From the line containing "wall art: present" down to the last line of the material, return those lines verbatim and only those.

───── The data

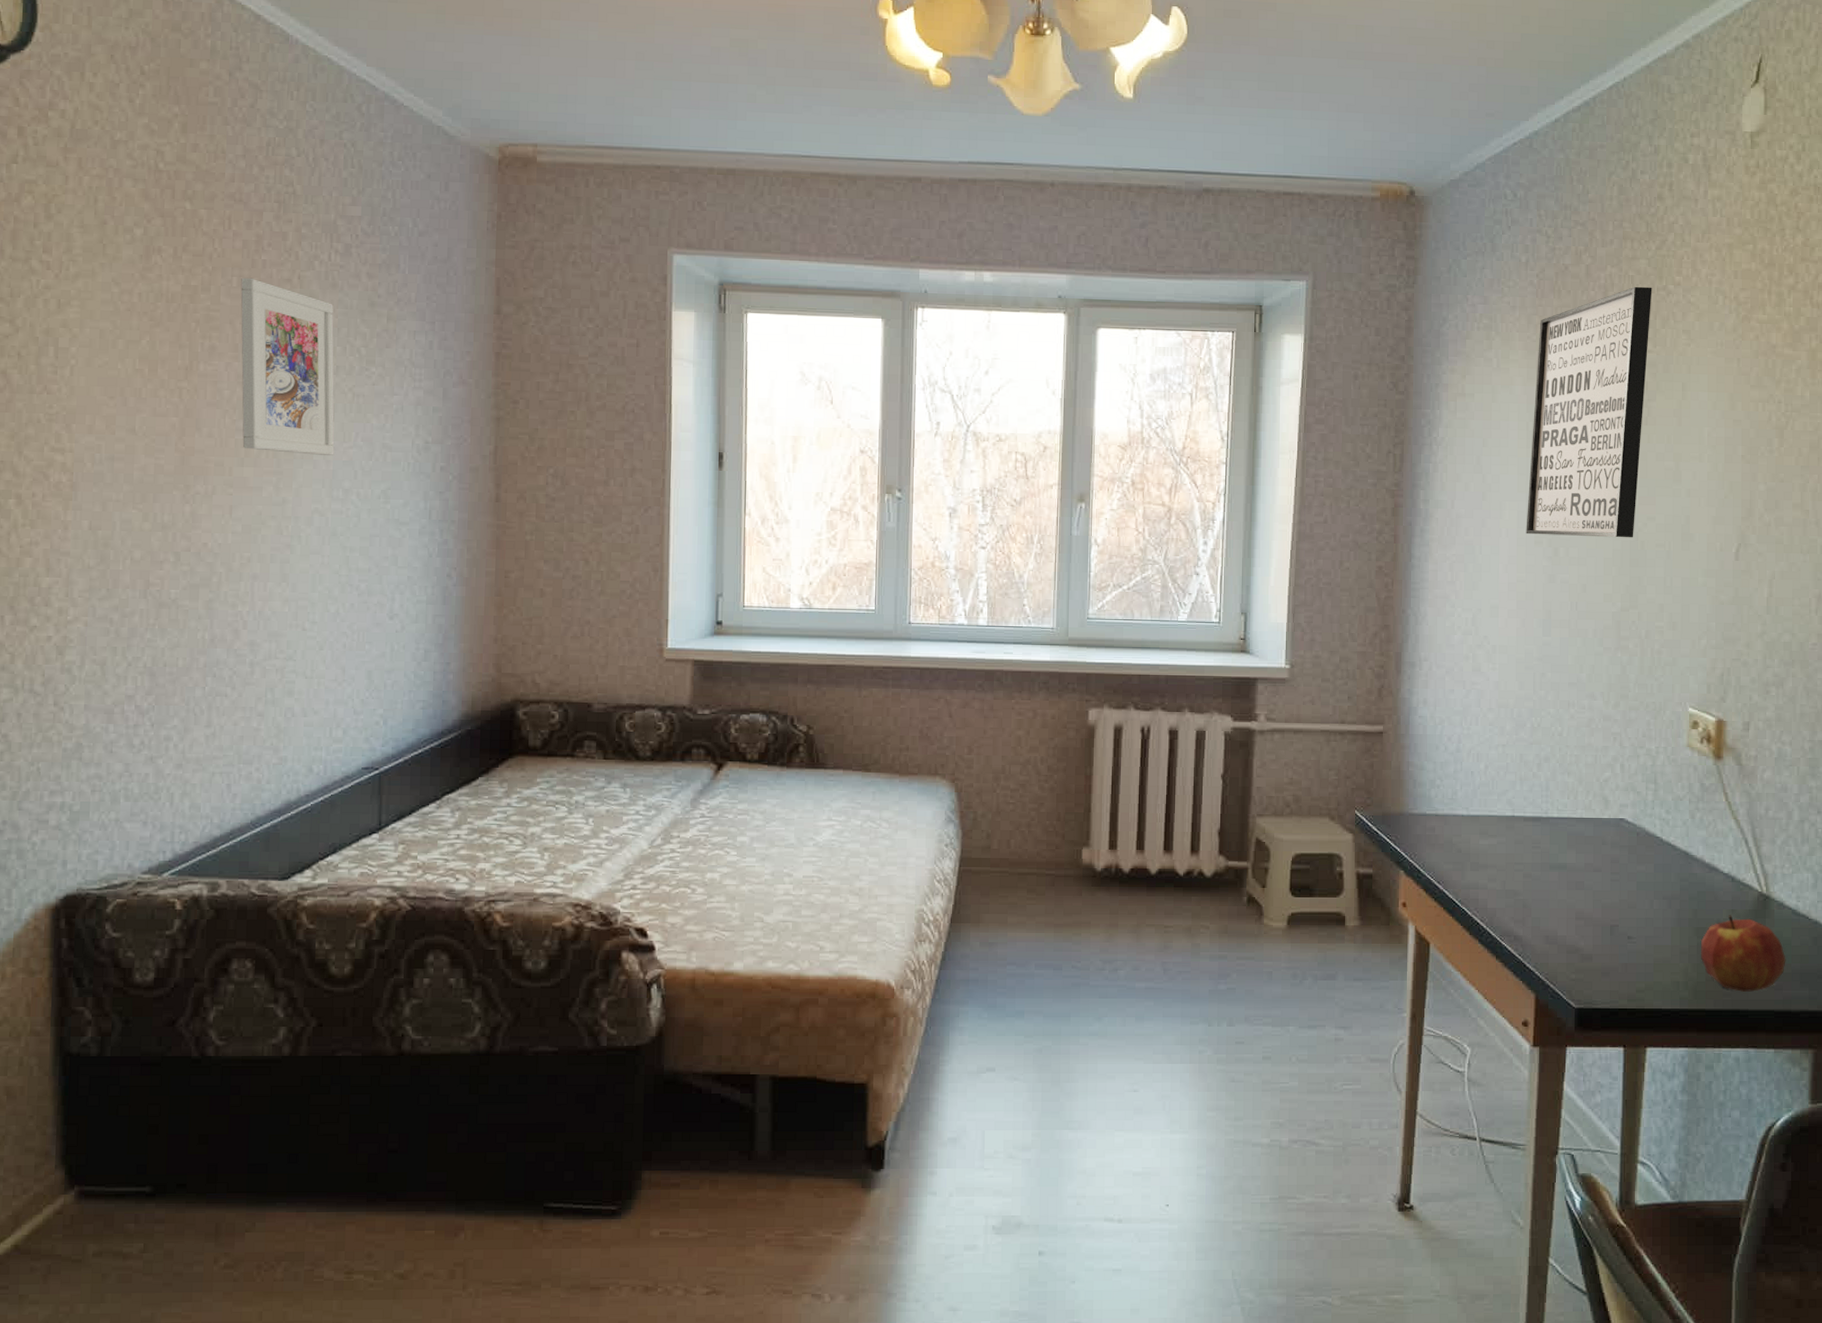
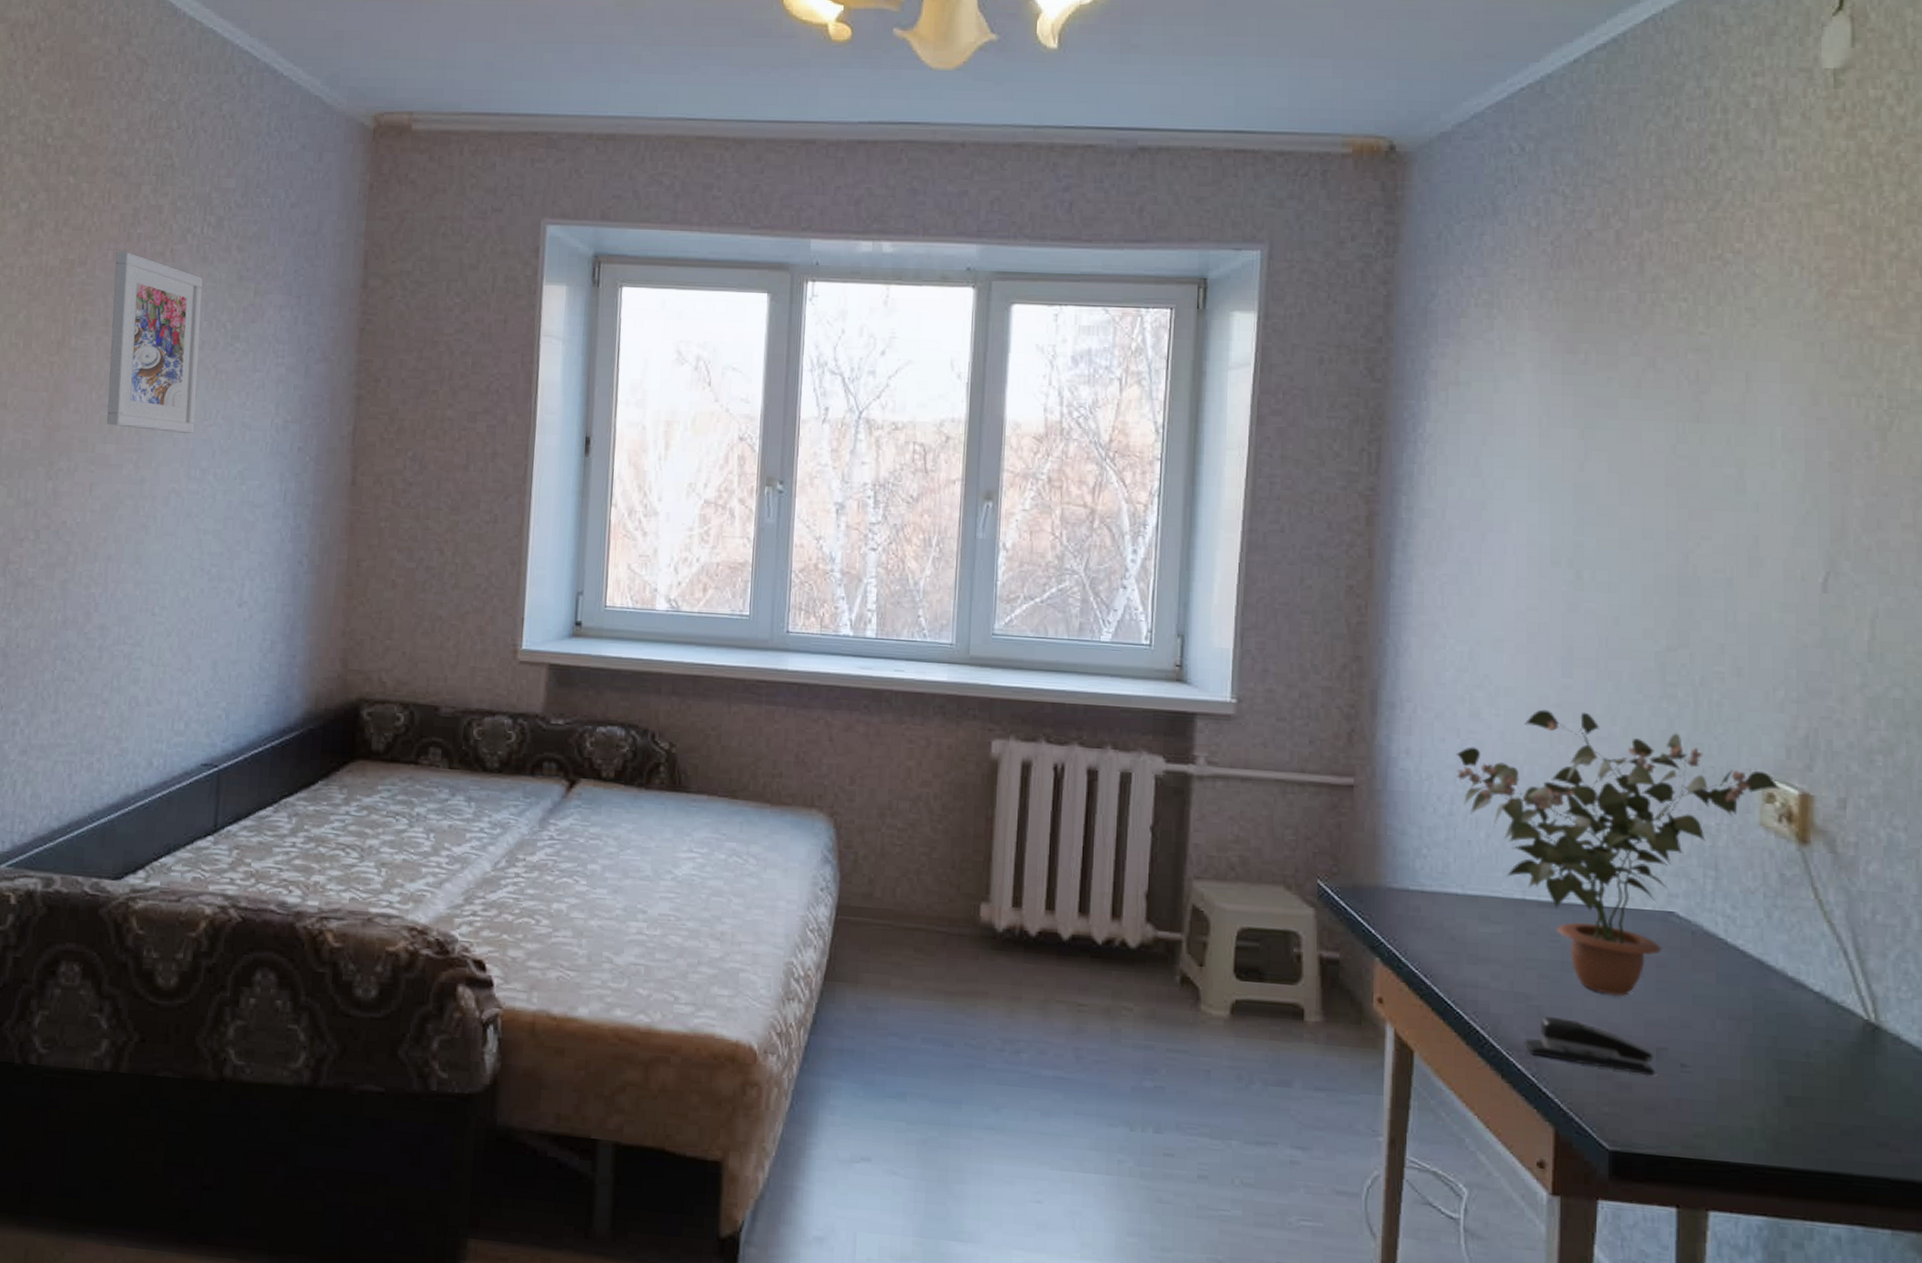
potted plant: none [1462,662,1702,887] -> present [1455,709,1780,996]
stapler: none [1513,907,1609,947] -> present [1524,1016,1655,1075]
wall art: present [1526,286,1652,538] -> none [1538,255,1704,561]
apple: present [1700,915,1786,992] -> none [1782,1047,1906,1151]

──────────

_Answer to this task_.
wall art: present [1526,286,1652,538] -> none [1538,255,1704,561]
apple: present [1700,915,1786,992] -> none [1782,1047,1906,1151]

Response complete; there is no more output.